Conocí a una persona capaz de disfrutar de un vaso de agua tibia. Lo digo como si hubiera descubierto la pólvora porque así lo siento y porque es de las mejores cosas que me pasaron en la vida. Cuando digo disfrutar, lo digo de un modo superlativo, porque Luchín Duarte tomaba agua como si se estuviera bebiendo el cielo con todas sus estrellas.
Hay otras mil cosas para contar de Luchín, pero esta lo describía más cabalmente que ninguna otra: era capaz de disfrutar de la vida como nadie que haya conocido y es probable que como nadie que haya existido desde Adán y Eva a nuestros días. Es que para Luchín estar vivo era como para cualquier otro mortal ser campeón del mundo. Muchísimas veces me dijo eufórico ¡estamos vivos! como si fuera lo mejor que puede pasar en la vida... y es verdad: ¿qué es mejor en esta tierra que estar vivos?

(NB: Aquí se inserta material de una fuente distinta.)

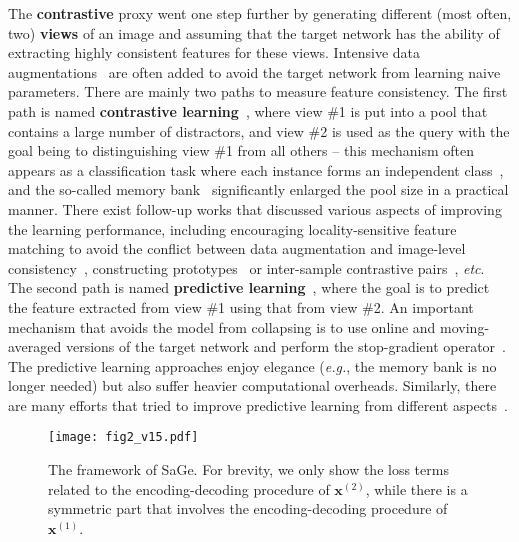 \documentclass[10pt,twocolumn,letterpaper]{article}
\begin{document}
The \textbf{contrastive} proxy went one step further by generating different (most often, two) \textbf{views} of an image and assuming that the target network has the ability of extracting highly consistent features for these views. Intensive data augmentations~\cite{bachman2019learning,misra2020self} are often added to avoid the target network from learning naive parameters. There are mainly two paths to measure feature consistency. The first path is named \textbf{contrastive learning}~\cite{he2020momentum,wu2018unsupervised,zhuang2019local,oord2018representation,bachman2019learning,chen2020simple}, where view \#1 is put into a pool that contains a large number of distractors, and view \#2 is used as the query with the goal being to distinguishing view \#1 from all others -- this mechanism often appears as a classification task where each instance forms an independent class~\cite{dosovitskiy2015discriminative}, and the so-called memory bank~\cite{wu2018unsupervised,he2020momentum} significantly enlarged the pool size in a practical manner. There exist follow-up works that discussed various aspects of improving the learning performance, including encouraging locality-sensitive feature matching to avoid the conflict between data augmentation and image-level consistency~\cite{wang2021dense,li2021efficient,xie2021detco}, constructing prototypes~\cite{li2020prototypical,caron2020unsupervised} or inter-sample contrastive pairs~\cite{chen2020simple}, \textit{etc}. The second path is named \textbf{predictive learning}~\cite{grill2020bootstrap}, where the goal is to predict the feature extracted from view \#1 using that from view \#2. An important mechanism that avoids the model from collapsing is to use online and moving-averaged versions of the target network and perform the stop-gradient operator~\cite{grill2020bootstrap,chen2021exploring}. The predictive learning approaches enjoy elegance (\textit{e.g.}, the memory bank is no longer needed) but also suffer heavier computational overheads. Similarly, there are many efforts that tried to improve predictive learning from different aspects~\cite{tejankar2021isd,koohpayegani2021mean,zbontar2021barlow}.

\begin{figure*}\begin{center}
\texttt{[image: fig2\_v15.pdf]}
\end{center}
\caption{The framework of SaGe. For brevity, we only show the loss terms related to the encoding-decoding procedure of $\mathbf{x}^{(2)}$, while there is a symmetric part that involves the encoding-decoding procedure of $\mathbf{x}^{(1)}$.}
\label{fig:framework}
\end{figure*}
\end{document}

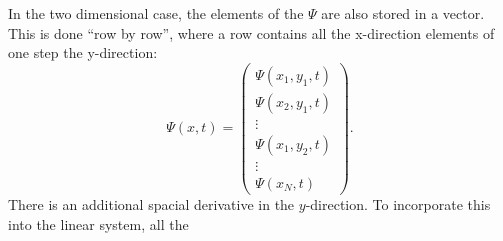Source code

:In the two dimensional case, the elements of the $\Psi$ are also stored in a vector. This is done ``row by row'', where a row contains all the x-direction elements of one step the y-direction:
\[
\Psi(x,t) =
 \begin{pmatrix}
    \Psi(x_1,y_1,t)     \\
    \Psi(x_2,y_1,t)     \\
    \vdots              \\
    \Psi(x_1,y_2,t)     \\
    \vdots              \\
    \Psi(x_N,t)
 \end{pmatrix}.
 \] There is an additional spacial derivative in the $y$-direction. To incorporate this into the linear system, all the  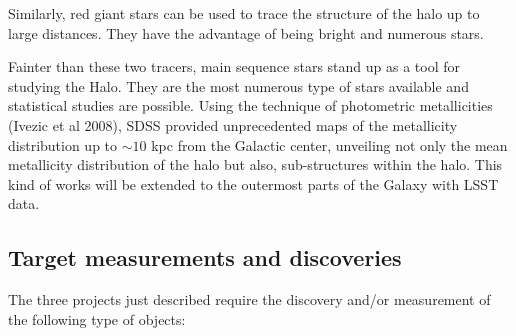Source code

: Similarly, red giant stars can be used to trace the structure of the halo up to large
distances. They have the advantage 
of being bright and numerous stars. 

Fainter than these two tracers, main sequence stars stand up as a tool for studying
the Halo. They are the most numerous type of stars available and statistical studies 
are possible. Using the technique of photometric metallicities (Ivezic et al 2008), 
SDSS provided unprecedented maps of the metallicity distribution up to  $\sim 10$ 
kpc from the Galactic center, unveiling not only the mean metallicity distribution 
of the halo but also, sub-structures within the halo. This kind of works will be extended
to the outermost parts of the Galaxy with LSST data.



\subsection{Target measurements and discoveries}
\label{sec:keyword:MW_Halo_targets}

The three projects just described require the discovery and/or measurement of the following 
type of objects:

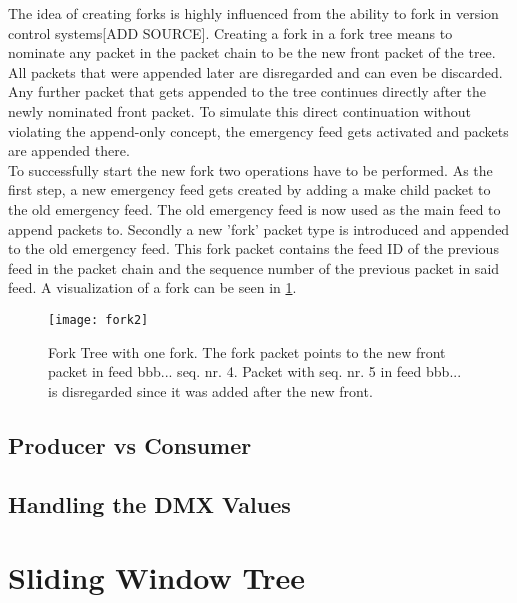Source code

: The idea of creating forks is highly influenced from the ability to fork in version control systems[ADD SOURCE]. Creating a fork in a fork tree means to nominate any packet in the packet chain to be the new front packet of the tree. All packets that were appended later are disregarded and can even be discarded. Any further packet that gets appended to the tree continues directly after the newly nominated front packet. To simulate this direct continuation without violating the append-only concept, the emergency feed gets activated and packets are appended there. \\
To successfully start the new fork two operations have to be performed. As the first step, a new emergency feed gets created by adding a make child packet to the old emergency feed. The old emergency feed is now used as the main feed to append packets to. Secondly a new 'fork' packet type is introduced and appended to the old emergency feed. This fork packet contains the feed ID of the previous feed in the packet chain and the sequence number of the previous packet in said feed. A visualization of a fork can be seen in \cref{fig:fork2}.

\begin{figure}
\centering
\texttt{[image: fork2]}
\caption{Fork Tree with one fork. The fork packet points to the new front packet in feed bbb... seq. nr. 4. Packet with seq. nr. 5 in feed bbb... is disregarded since it was added after the new front.}
\label{fig:fork2}
\end{figure}

\subsection{Producer vs Consumer}

\subsection{Handling the DMX Values}
\label{sec:dmxfork}


\section{Sliding Window Tree}
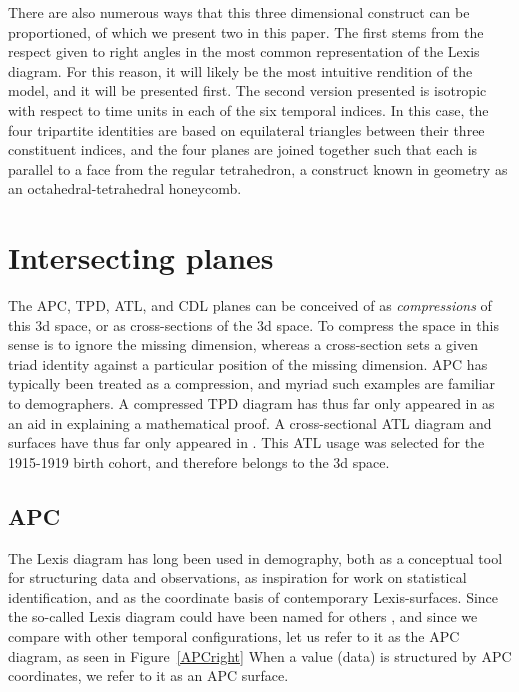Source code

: \documentclass[11pt,oneside]{article} %
\newcommand\eg[1]{\textcolor{bl}{#1}}
\newcommand\tgh[1]{\raisebox{-.25\height}{\texttt{[image: Figures/triadtable/triad\#1.pdf]}}}
\begin{document}
There are also
numerous ways that this three dimensional construct can be proportioned, of
which we present two in this paper. The first stems from the respect given to
right angles in the most common representation of the Lexis diagram. For this reason, it will likely be
the most intuitive rendition of the model, and it will be presented first. The
second version presented is isotropic with respect to time units in each of the
six temporal indices. In this case, the four tripartite identities are based on
equilateral triangles between their three constituent indices, and the four
planes are joined together such that each is parallel to a face from the regular
tetrahedron, a construct known in geometry as an octahedral-tetrahedral
honeycomb.

\section*{Intersecting planes}

The \eg{APC}, \eg{TPD}, \eg{ATL}, and \eg{CDL} planes can be conceived of as
\textit{compressions} of this 3d space, or as cross-sections of the 3d space. To
compress the space in this sense is to ignore the missing dimension,
whereas a cross-section sets a given triad identity against a particular
position of the missing dimension. \eg{APC} has typically been treated as a
compression, and myriad such examples are familiar to demographers.
A compressed \eg{TPD} diagram has thus far only appeared in \citet{pancho2015} as an aid in explaining a mathematical proof.
A cross-sectional \eg{ATL} diagram and surfaces have thus far only appeared in
\citet{riffe2015ttd}. This \eg{ATL} usage was selected for the 1915-1919 birth
cohort, and therefore belongs to the 3d space.

\subsection*{\eg{APC} \tgh{APC}}
The Lexis diagram has long been used in demography, both as a conceptual tool
for structuring data and observations, as inspiration for work on
statistical identification, and as the coordinate basis of contemporary
Lexis-surfaces.
Since the so-called Lexis diagram could have been named for others
\citep{vandeschrick2001lexis,keiding2011age}, and since we compare with other
temporal configurations, let us refer to it as the APC diagram, as seen in
Figure~\ref{APCright}
When a value (data) is structured by APC coordinates, we refer to it as an APC surface.
\end{document}
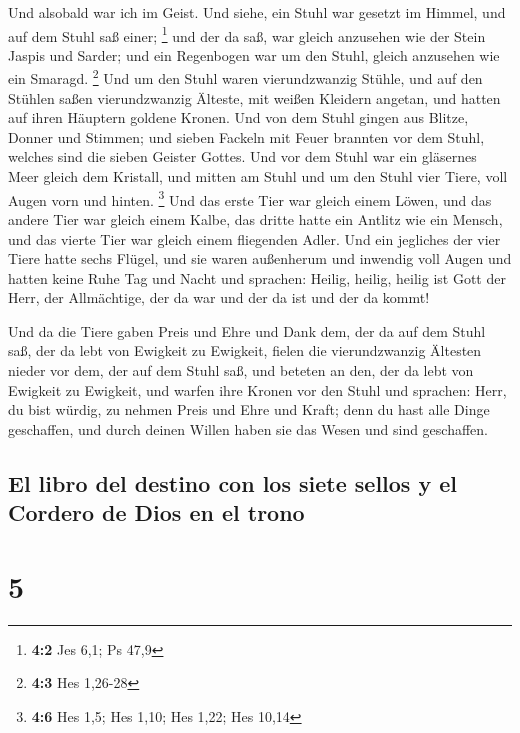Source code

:  Und alsobald war ich im Geist. Und siehe, ein Stuhl war
gesetzt im Himmel, und auf dem Stuhl saß einer; \footnote{\textbf{4:2}
  Jes 6,1; Ps 47,9}  und der da saß, war gleich anzusehen
wie der Stein Jaspis und Sarder; und ein Regenbogen war um den Stuhl,
gleich anzusehen wie ein Smaragd. \footnote{\textbf{4:3} Hes 1,26-28}
 Und um den Stuhl waren vierundzwanzig Stühle, und auf den
Stühlen saßen vierundzwanzig Älteste, mit weißen Kleidern angetan, und
hatten auf ihren Häuptern goldene Kronen.  Und von dem
Stuhl gingen aus Blitze, Donner und Stimmen; und sieben Fackeln mit
Feuer brannten vor dem Stuhl, welches sind die sieben Geister Gottes.
 Und vor dem Stuhl war ein gläsernes Meer gleich dem
Kristall, und mitten am Stuhl und um den Stuhl vier Tiere, voll Augen
vorn und hinten. \footnote{\textbf{4:6} Hes 1,5; Hes 1,10; Hes 1,22; Hes
  10,14}  Und das erste Tier war gleich einem Löwen, und
das andere Tier war gleich einem Kalbe, das dritte hatte ein Antlitz wie
ein Mensch, und das vierte Tier war gleich einem fliegenden Adler.
 Und ein jegliches der vier Tiere hatte sechs Flügel, und
sie waren außenherum und inwendig voll Augen und hatten keine Ruhe Tag
und Nacht und sprachen: Heilig, heilig, heilig ist Gott der Herr, der
Allmächtige, der da war und der da ist und der da kommt!

 Und da die Tiere gaben Preis und Ehre und Dank dem, der
da auf dem Stuhl saß, der da lebt von Ewigkeit zu Ewigkeit,
 fielen die vierundzwanzig Ältesten nieder vor dem, der
auf dem Stuhl saß, und beteten an den, der da lebt von Ewigkeit zu
Ewigkeit, und warfen ihre Kronen vor den Stuhl und sprachen:
 Herr, du bist würdig, zu nehmen Preis und Ehre und
Kraft; denn du hast alle Dinge geschaffen, und durch deinen Willen haben
sie das Wesen und sind geschaffen.

\hypertarget{el-libro-del-destino-con-los-siete-sellos-y-el-cordero-de-dios-en-el-trono}{%
\subsection{El libro del destino con los siete sellos y el Cordero de
Dios en el
trono}\label{el-libro-del-destino-con-los-siete-sellos-y-el-cordero-de-dios-en-el-trono}}

\hypertarget{section-4}{%
\section{5}\label{section-4}}

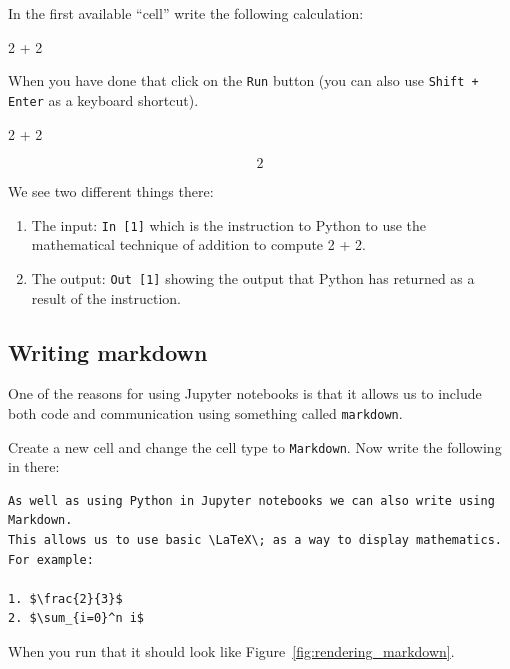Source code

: In the first available “cell” write the following calculation:

\begin{pyin}
    2 + 2
\end{pyin}


When you have done that click on the \texttt{Run} button (you can also use
\texttt{Shift + Enter} as a keyboard shortcut).

\begin{pyin}
    2 + 2
\end{pyin}

\[2\]

We see two different things there:

\begin{enumerate}
\item 

The input: \texttt{In {[}1{]}} which is the instruction to Python to use the
mathematical technique of addition to compute 2 + 2.

\item 

The output: \texttt{Out {[}1{]}} showing the output that Python has returned as a result
of the instruction.

\end{enumerate}


\subsection{Writing markdown}

One of the reasons for using Jupyter notebooks is that it allows us to include
both code and communication using something called \texttt{markdown}.


Create a new cell and change the cell type to \texttt{Markdown}. Now write the
following in there:

\begin{verbatim}
As well as using Python in Jupyter notebooks we can also write using Markdown.
This allows us to use basic \LaTeX\; as a way to display mathematics.
For example:

1. $\frac{2}{3}$
2. $\sum_{i=0}^n i$
\end{verbatim}


When you run that it should look like Figure~\ref{fig:rendering_markdown}.

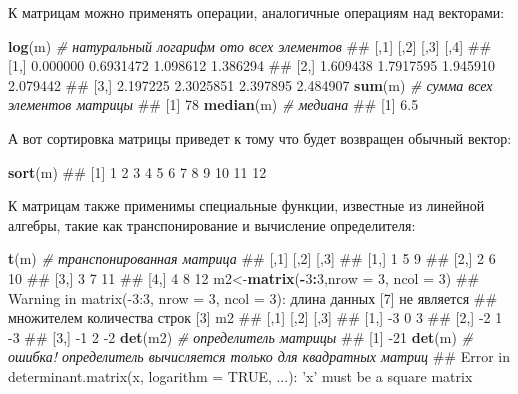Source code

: \documentclass[]{book}
\newenvironment{Shaded}{\begin{snugshade}}{\end{snugshade}}
\newcommand{\KeywordTok}[1]{\textcolor[rgb]{0.13,0.29,0.53}{\textbf{#1}}}
\newcommand{\DataTypeTok}[1]{\textcolor[rgb]{0.13,0.29,0.53}{#1}}
\newcommand{\DecValTok}[1]{\textcolor[rgb]{0.00,0.00,0.81}{#1}}
\newcommand{\CommentTok}[1]{\textcolor[rgb]{0.56,0.35,0.01}{\textit{#1}}}
\newcommand{\OperatorTok}[1]{\textcolor[rgb]{0.81,0.36,0.00}{\textbf{#1}}}
\newcommand{\NormalTok}[1]{#1}
\begin{document}
К матрицам можно применять операции, аналогичные операциям над
векторами:

\begin{Shaded}
\begin{Highlighting}[]
\KeywordTok{log}\NormalTok{(m)  }\CommentTok{# натуральный логарифм ото всех элементов}
\NormalTok{##          [,1]      [,2]     [,3]     [,4]}
\NormalTok{## [1,] 0.000000 0.6931472 1.098612 1.386294}
\NormalTok{## [2,] 1.609438 1.7917595 1.945910 2.079442}
\NormalTok{## [3,] 2.197225 2.3025851 2.397895 2.484907}
\KeywordTok{sum}\NormalTok{(m)  }\CommentTok{# сумма всех элементов матрицы}
\NormalTok{## [1] 78}
\KeywordTok{median}\NormalTok{(m) }\CommentTok{# медиана}
\NormalTok{## [1] 6.5}
\end{Highlighting}
\end{Shaded}

А вот сортировка матрицы приведет к тому что будет возвращен обычный
вектор:

\begin{Shaded}
\begin{Highlighting}[]
\KeywordTok{sort}\NormalTok{(m)}
\NormalTok{##  [1]  1  2  3  4  5  6  7  8  9 10 11 12}
\end{Highlighting}
\end{Shaded}

К матрицам также применимы специальные функции, известные из линейной
алгебры, такие как транспонирование и вычисление определителя:

\begin{Shaded}
\begin{Highlighting}[]
\KeywordTok{t}\NormalTok{(m)  }\CommentTok{# транспонированная матрица}
\NormalTok{##      [,1] [,2] [,3]}
\NormalTok{## [1,]    1    5    9}
\NormalTok{## [2,]    2    6   10}
\NormalTok{## [3,]    3    7   11}
\NormalTok{## [4,]    4    8   12}
\NormalTok{m2<-}\KeywordTok{matrix}\NormalTok{(}\OperatorTok{-}\DecValTok{3}\OperatorTok{:}\DecValTok{3}\NormalTok{,}\DataTypeTok{nrow =} \DecValTok{3}\NormalTok{, }\DataTypeTok{ncol =} \DecValTok{3}\NormalTok{)}
\NormalTok{## Warning in matrix(-3:3, nrow = 3, ncol = 3): длина данных [7] не является}
\NormalTok{## множителем количества строк [3]}
\NormalTok{m2}
\NormalTok{##      [,1] [,2] [,3]}
\NormalTok{## [1,]   -3    0    3}
\NormalTok{## [2,]   -2    1   -3}
\NormalTok{## [3,]   -1    2   -2}
\KeywordTok{det}\NormalTok{(m2) }\CommentTok{# определитель матрицы}
\NormalTok{## [1] -21}
\KeywordTok{det}\NormalTok{(m)  }\CommentTok{# ошибка! определитель вычисляется только для квадратных матриц}
\NormalTok{## Error in determinant.matrix(x, logarithm = TRUE, ...): 'x' must be a square matrix}
\end{Highlighting}
\end{Shaded}
\end{document}
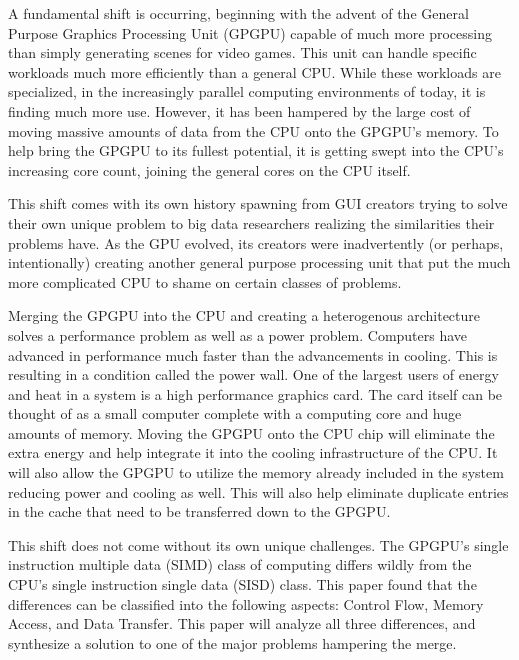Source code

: A fundamental shift is occurring, beginning with the advent of the General Purpose Graphics Processing Unit (GPGPU) capable of much more processing than simply generating scenes for video games. This unit can handle specific workloads much more efficiently than a general CPU. While these workloads are specialized, in the increasingly parallel computing environments of today, it is finding much more use. However, it has been hampered by the large cost of moving massive amounts of data from the CPU onto the GPGPU's memory. To help bring the GPGPU to its fullest potential, it is getting swept into the CPU's increasing core count, joining the general cores on the CPU itself. 

This shift comes with its own history spawning from GUI creators trying to solve their own unique problem to big data researchers realizing the similarities their problems have. As the GPU evolved, its creators were inadvertently (or perhaps, intentionally) creating another general purpose processing unit that put the much more complicated CPU to shame on certain classes of problems. 

Merging the GPGPU into the CPU and creating a heterogenous architecture solves a performance problem as well as a power problem. Computers have advanced in performance much faster than the advancements in cooling. This is resulting in a condition called the power wall. One of the largest users of energy and heat in a system is a high performance graphics card. The card itself can be thought of as a small computer complete with a computing core and huge amounts of memory. Moving the GPGPU onto the CPU chip will eliminate the extra energy and help integrate it into the cooling infrastructure of the CPU. It will also allow the GPGPU to utilize the memory already included in the system reducing power and cooling as well. This will also help eliminate duplicate entries in the cache that need to be transferred down to the GPGPU. \cite{nvidia}

This shift does not come without its own unique challenges. The GPGPU's single instruction multiple data (SIMD) class of computing differs wildly from the CPU's single instruction single data (SISD) class. This paper found that the differences can be classified into the following aspects: Control Flow, Memory Access, and Data Transfer. This paper will analyze all three differences, and synthesize a solution to one of the major problems hampering the merge.


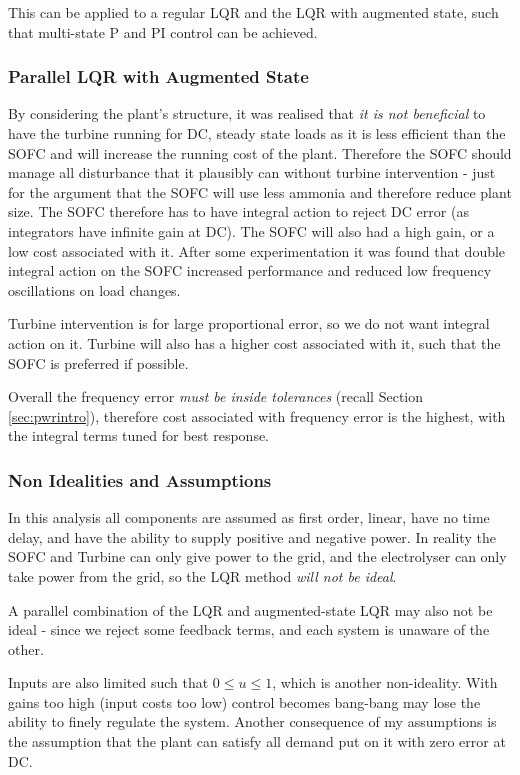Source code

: This can be applied to a regular LQR and the LQR with augmented state, such that multi-state P and PI control can be achieved.

\subsubsection{Parallel LQR with Augmented State}

By considering the plant's structure, it was realised that \emph{it is not beneficial} to have the turbine running for DC, steady state loads as it is less efficient than the SOFC and will increase the running cost of the plant.
Therefore the SOFC should manage all disturbance that it plausibly can without turbine intervention - just for the argument that the SOFC will use less ammonia and therefore reduce plant size.
The SOFC therefore has to have integral action to reject DC error (as integrators have infinite gain at DC).
The SOFC will also had a high gain, or a low cost associated with it.
After some experimentation it was found that double integral action on the SOFC increased performance and reduced low frequency oscillations on load changes.

Turbine intervention is for large proportional error, so we do not want integral action on it.
Turbine will also has a higher cost associated with it, such that the SOFC is preferred if possible.

Overall the frequency error \emph{must be inside tolerances} (recall Section \ref{sec:pwrintro}), therefore cost associated with frequency error is the highest, with the integral terms tuned for best response.


\subsubsection{Non Idealities and Assumptions}

In this analysis all components are assumed as first order, linear, have no time delay, and have the ability to supply positive and negative power.
In reality the SOFC and Turbine can only give power to the grid, and the electrolyser can only take power from the grid, so the LQR method \emph{will not be ideal}.

A parallel combination of the LQR and augmented-state LQR may also not be ideal - since we reject some feedback terms, and each system is unaware of the other.

Inputs are also limited such that $ 0 \leq u \leq 1$, which is another non-ideality.
With gains too high (input costs too low) control becomes bang-bang may lose the ability to finely regulate the system.
Another consequence of my assumptions is the assumption that the plant can satisfy all demand put on it with zero error at DC.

Pero Luchín ya no está vivo. Murió esta madrugada en el Hospital Alemán de Buenos Aires. En marzo se puso amarillo: era el páncreas. Tuvimos esperanzas, de a ratos, pero él nos porfiaba que estaba mal, porque así se sentía por primera vez en su vida: nunca, en sus 76 años había estado enfermo. Decía que no se sentía con 76 sino con 67, pero ya en el sanatorio empezó a contarnos que se percibía de 77: como si hubiera envejecido en los últimos meses.
Si caías a lo de Luchín con una botella de lo que sea, anotaba tu nombre y la fecha y la acostaba en la bodega de abajo de la escalera. Con los años, volvía a aparecer tu botella, solo que mucho mejor. Pero eso no es nada: si el vino se había estropeado un poco, lo tomábamos igual, en honor al vino, pero sobre todo a la amistad. Y lo mejor de todo es que podías caer en cualquier ocasión y con lo que sea, porque en lo de Luchín el tiempo siempre tuvo otra dimensión.
En lo de Luchín y Ana, claro. Porque Luchín no estaba solo. Desde que los conocí, Ana María Fiaccadori siempre estuvo allí para que todas las cosas de este mundo y de otras dimensiones posibles se conviertan en temas de conversación, en Posadas, en Corrientes o en la Laguna, como le decíamos a su casa del Iberá. Con Luchín nunca importaba el final de ninguna historia y tampoco el principio. ¿Será que Luchín es eterno?